Rumah bagi keluarga adalah mikrokosmos masyarakat. Di sana mentalitas, intelektualitas, sikap, dan kecenderungan anak-anak terbentuk ketika mereka masih sangat kecil dan siap untuk menerima tuntunan dan bimbingan yang masuk akal. Jadi, peran penting orang tua dalam membentuk pemikiran anak menuju kebenaran dan amalan-amalan yang baik begitu jelas. Rasulullah bersabda, “Ajarilah anak-anakmu dan keluargamu kebaikan dan didiklah mereka.” (HR. Abdur Razak dan Sa’id bin Muslim). Juga sabda beliau SAW yang lain, “Tidaklah ada pemberian orang tua kepada anaknya yang lebih utama daripada budi pekerti yang baik” (HR. Tirmidzi).

Suatu hal yang perlu digarisbawahi bahwa dalam mendidik anak, Islam menekankan sikap dinamis. Sebagaimana pernah dipesan Rasulullah SAW, “Didiklah anak-anakmu sesuai dengan zamannya.” Seiring dengan era saat ini , maka televisi sebenarnya merupakan media alternatif dalam menunjang pembelajaran anak. Ada beberapa tips untuk menjadikan televisi sebagai sumber belajar bagi anak. Pertama, menyeleksi acara TV yang akan ditonton. Bila orang tua tidak bisa menemani anak menonton televisi selayaknya ia memilihkan acara yang banyak mengandung unsur pengetahuan, wawasan dan ketrampilan (kreativitas). Misalnya tayangan tentang pengetahuan dunia hewan dan tumbuhan, kuis, sinetron anak, dan sejenisnya.

Kedua, menemani anak menonton TV. Makna ‘menemani’ di sini tentu saja tidak hanya duduk diam dan pasif di samping anak. Namun otang tua selayaknya aktif merangsang anak dengan bertanya, berkomentar, dan mengajak berdialog dengan anak akan baik dan buruknya nilai-nilai yang diserap dalam acara tersebut. Bila perlu orang tua bisa meminta penjelasan pada anak akan arah acara yang mereka tonton, mengajak anak berlomba menebak jawaban pertanyaan kuis, menerangkan istilah-istilah presenter TV yang masih asing bagi anak, dan sejenisnya.

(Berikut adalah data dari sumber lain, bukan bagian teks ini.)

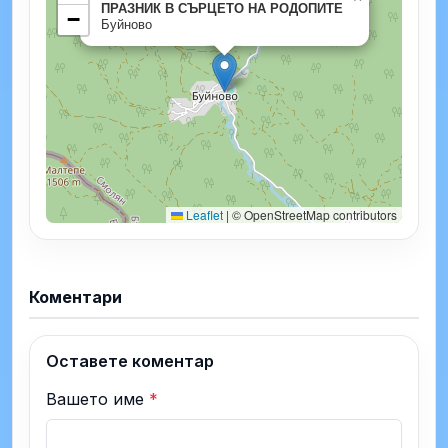
ПРАЗНИК В СЪРЦЕТО НА РОДОПИТЕ
−
Буйново
Leaflet
|
© OpenStreetMap contributors
Коментари
Оставете коментар
Вашето име
*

Ketiga, bila kondisi memungkinkan, pergunakan pesawat video yang menyatu dengan televisi untuk menayangkan beberapa film keilmuan, film anak yang edukatif, atau permainan komputer dalam bentuk CD. Keempat, perlunya tenggang rasa dari orang tua untuk tidak menonton TV saat anak belajar, juga konsistensi nya terhadap tayangan yang boleh dan tidak boleh ditonton si anak, meskipun dirinya sangat ingin melihat acara TV yang disukainya.

Lebih utama dari kiat-kiat tersebut adalah tindakan orang tua dalam menerapkan metode terbaik dalam mengasuh, mendidik dan membesarkan anak-anak. Orang tua yang cerdas akan kenal betul kondisi psikologis anak-anaknya. Ia sangat paham dengan perbedaan sikap dan kecenderungan mereka, kemudian berusaha memasuki dunia mereka untuk menanamkan benih-benih baik berupa nilai-nilai luhur dan sifat terpuji dengan menggunakan metode pendidikan yang paling baik dan paling efektif. Bila bekal tersebut sudah ditanamkan kuat-kuat, maka dengan sendirinya anak akan memeliki kemampuan dalam menilai sesuatu yang baik atau tidak baik dari lingkungan sekitarnya. Termasuk di antaranya adalah media televisi yang ditonton setiap harinya.